• [Extract]:
1. Increase FO2 (oxygen fugacity)

- oxidising conditions, favourable to oxide precipitation


- mechanism of increase: decomposition of siderite ( siderite - hematite, carbon monoxide and O could potentially flood chamber with O2)

2. Magma Mixing (+arguments against)

- early magma fractionates in chamber


- injection of primitive basaltic magma into earlier fractionated magma


- mechanism of chromite precpitation can be explained through phase diagram (ol crystallises first, gets used up reaches boundary and precipitates both, triple point crystallises all 3)


- reinjection of more felsic magma drives the reaction into the chromite field, allows for precipitation of pure oxide long enough to produce a thin seam



Arguments against


- injection of magma is localised, should produce zonation around intrusion and does not explain lateral continuity

3. Assimilation of country rock (+arguments against)

• [Assigned task a]:
According to the notes on chromite seam formation, what mechanism could increase oxygen fugacity?
The stored data entries have no connection to the notes on chromite seam formation.

Stored data entries
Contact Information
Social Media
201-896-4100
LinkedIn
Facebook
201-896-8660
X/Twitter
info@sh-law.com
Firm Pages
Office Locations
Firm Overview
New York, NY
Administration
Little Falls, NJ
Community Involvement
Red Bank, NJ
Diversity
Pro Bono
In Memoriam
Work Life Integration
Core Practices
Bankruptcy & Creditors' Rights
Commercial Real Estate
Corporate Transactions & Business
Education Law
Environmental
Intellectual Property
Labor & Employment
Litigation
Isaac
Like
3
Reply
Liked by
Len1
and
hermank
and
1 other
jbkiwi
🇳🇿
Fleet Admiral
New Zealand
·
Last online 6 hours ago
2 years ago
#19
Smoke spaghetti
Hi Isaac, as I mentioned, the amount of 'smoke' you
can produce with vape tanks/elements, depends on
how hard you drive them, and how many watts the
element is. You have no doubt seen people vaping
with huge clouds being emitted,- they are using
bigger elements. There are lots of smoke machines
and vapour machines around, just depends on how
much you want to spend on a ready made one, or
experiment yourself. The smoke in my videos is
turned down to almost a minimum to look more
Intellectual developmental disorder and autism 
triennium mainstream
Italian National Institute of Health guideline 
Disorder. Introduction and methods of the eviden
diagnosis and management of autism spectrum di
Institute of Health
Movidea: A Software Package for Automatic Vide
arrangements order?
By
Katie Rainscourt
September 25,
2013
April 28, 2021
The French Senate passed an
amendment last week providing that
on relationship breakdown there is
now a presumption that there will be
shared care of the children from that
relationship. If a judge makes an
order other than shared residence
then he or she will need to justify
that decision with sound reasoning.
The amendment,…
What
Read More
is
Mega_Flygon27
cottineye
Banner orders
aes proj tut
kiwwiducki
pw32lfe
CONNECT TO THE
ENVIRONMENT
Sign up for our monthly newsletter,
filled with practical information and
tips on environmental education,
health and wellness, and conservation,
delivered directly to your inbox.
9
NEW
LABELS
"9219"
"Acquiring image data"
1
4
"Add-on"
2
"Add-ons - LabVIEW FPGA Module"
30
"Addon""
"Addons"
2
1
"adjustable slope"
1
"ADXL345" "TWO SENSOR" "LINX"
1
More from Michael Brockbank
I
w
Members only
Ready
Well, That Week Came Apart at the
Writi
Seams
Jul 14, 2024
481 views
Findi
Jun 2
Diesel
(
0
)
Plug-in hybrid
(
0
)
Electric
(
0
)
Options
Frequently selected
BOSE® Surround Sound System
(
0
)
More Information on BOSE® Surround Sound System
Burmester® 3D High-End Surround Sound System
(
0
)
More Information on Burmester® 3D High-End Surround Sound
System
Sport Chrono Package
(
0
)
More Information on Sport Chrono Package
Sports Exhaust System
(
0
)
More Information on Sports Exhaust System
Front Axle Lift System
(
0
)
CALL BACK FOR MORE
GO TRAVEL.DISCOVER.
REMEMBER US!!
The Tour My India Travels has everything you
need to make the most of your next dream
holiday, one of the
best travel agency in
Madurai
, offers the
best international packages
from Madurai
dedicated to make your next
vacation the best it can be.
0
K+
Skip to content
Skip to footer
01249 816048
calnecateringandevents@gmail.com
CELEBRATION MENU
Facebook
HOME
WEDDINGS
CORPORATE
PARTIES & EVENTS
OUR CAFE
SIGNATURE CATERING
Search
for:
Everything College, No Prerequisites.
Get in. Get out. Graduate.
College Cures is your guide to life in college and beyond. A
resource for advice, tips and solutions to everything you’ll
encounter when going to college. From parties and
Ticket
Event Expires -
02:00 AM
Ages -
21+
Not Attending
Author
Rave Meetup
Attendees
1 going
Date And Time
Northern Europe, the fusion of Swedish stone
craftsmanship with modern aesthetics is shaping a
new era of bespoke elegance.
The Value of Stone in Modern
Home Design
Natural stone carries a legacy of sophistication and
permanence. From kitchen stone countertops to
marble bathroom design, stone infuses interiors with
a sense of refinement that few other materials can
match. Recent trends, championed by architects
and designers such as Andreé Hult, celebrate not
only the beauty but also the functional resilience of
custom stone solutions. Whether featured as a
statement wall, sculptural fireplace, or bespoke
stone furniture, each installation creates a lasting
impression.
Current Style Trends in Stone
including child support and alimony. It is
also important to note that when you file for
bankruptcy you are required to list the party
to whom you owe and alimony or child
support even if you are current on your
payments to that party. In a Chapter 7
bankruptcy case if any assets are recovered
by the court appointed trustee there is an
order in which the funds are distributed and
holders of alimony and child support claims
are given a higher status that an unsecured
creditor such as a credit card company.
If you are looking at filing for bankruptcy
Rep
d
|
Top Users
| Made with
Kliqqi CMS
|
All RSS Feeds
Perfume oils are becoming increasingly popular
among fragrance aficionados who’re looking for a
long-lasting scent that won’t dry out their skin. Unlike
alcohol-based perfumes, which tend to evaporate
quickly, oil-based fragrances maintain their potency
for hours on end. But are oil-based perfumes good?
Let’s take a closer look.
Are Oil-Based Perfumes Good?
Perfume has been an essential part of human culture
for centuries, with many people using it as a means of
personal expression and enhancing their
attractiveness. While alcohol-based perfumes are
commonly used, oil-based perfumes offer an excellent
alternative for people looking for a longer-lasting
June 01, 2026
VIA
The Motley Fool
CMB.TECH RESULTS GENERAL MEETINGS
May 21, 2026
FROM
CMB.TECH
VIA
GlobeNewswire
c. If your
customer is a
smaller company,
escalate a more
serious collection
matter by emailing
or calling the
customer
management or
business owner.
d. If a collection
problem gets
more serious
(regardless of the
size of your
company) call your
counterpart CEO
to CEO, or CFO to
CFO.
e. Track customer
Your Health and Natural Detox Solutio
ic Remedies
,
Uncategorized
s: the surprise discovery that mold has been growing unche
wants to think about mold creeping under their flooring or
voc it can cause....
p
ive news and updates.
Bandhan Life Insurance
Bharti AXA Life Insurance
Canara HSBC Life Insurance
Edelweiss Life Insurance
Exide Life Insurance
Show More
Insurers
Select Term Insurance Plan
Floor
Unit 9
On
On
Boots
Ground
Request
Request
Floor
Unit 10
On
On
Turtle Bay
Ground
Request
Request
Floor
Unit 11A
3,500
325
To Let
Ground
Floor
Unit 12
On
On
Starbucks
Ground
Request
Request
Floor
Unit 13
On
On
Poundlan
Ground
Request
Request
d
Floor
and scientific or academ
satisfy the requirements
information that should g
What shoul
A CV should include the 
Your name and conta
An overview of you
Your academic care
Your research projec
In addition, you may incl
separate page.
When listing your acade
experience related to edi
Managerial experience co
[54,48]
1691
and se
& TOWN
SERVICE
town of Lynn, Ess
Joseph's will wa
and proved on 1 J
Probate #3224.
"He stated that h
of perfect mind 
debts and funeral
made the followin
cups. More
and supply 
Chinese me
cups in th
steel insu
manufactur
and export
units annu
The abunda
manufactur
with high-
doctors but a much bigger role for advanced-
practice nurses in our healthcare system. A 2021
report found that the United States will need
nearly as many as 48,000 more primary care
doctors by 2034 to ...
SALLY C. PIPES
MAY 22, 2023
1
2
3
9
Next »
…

• [Assigned task b]:
Extract, unchanged, every line of the stored data entries from the very first one down to the line containing "on relationship breakdown there is", including that line.

• [Exercise solution a]:
The decomposition of siderite, which could potentially flood the chamber with O2.

• [Exercise solution b]:
Contact Information
Social Media
201-896-4100
LinkedIn
Facebook
201-896-8660
X/Twitter
info@sh-law.com
Firm Pages
Office Locations
Firm Overview
New York, NY
Administration
Little Falls, NJ
Community Involvement
Red Bank, NJ
Diversity
Pro Bono
In Memoriam
Work Life Integration
Core Practices
Bankruptcy & Creditors' Rights
Commercial Real Estate
Corporate Transactions & Business
Education Law
Environmental
Intellectual Property
Labor & Employment
Litigation
Isaac
Like
3
Reply
Liked by
Len1
and
hermank
and
1 other
jbkiwi
🇳🇿
Fleet Admiral
New Zealand
·
Last online 6 hours ago
2 years ago
#19
Smoke spaghetti
Hi Isaac, as I mentioned, the amount of 'smoke' you
can produce with vape tanks/elements, depends on
how hard you drive them, and how many watts the
element is. You have no doubt seen people vaping
with huge clouds being emitted,- they are using
bigger elements. There are lots of smoke machines
and vapour machines around, just depends on how
much you want to spend on a ready made one, or
experiment yourself. The smoke in my videos is
turned down to almost a minimum to look more
Intellectual developmental disorder and autism 
triennium mainstream
Italian National Institute of Health guideline 
Disorder. Introduction and methods of the eviden
diagnosis and management of autism spectrum di
Institute of Health
Movidea: A Software Package for Automatic Vide
arrangements order?
By
Katie Rainscourt
September 25,
2013
April 28, 2021
The French Senate passed an
amendment last week providing that
on relationship breakdown there is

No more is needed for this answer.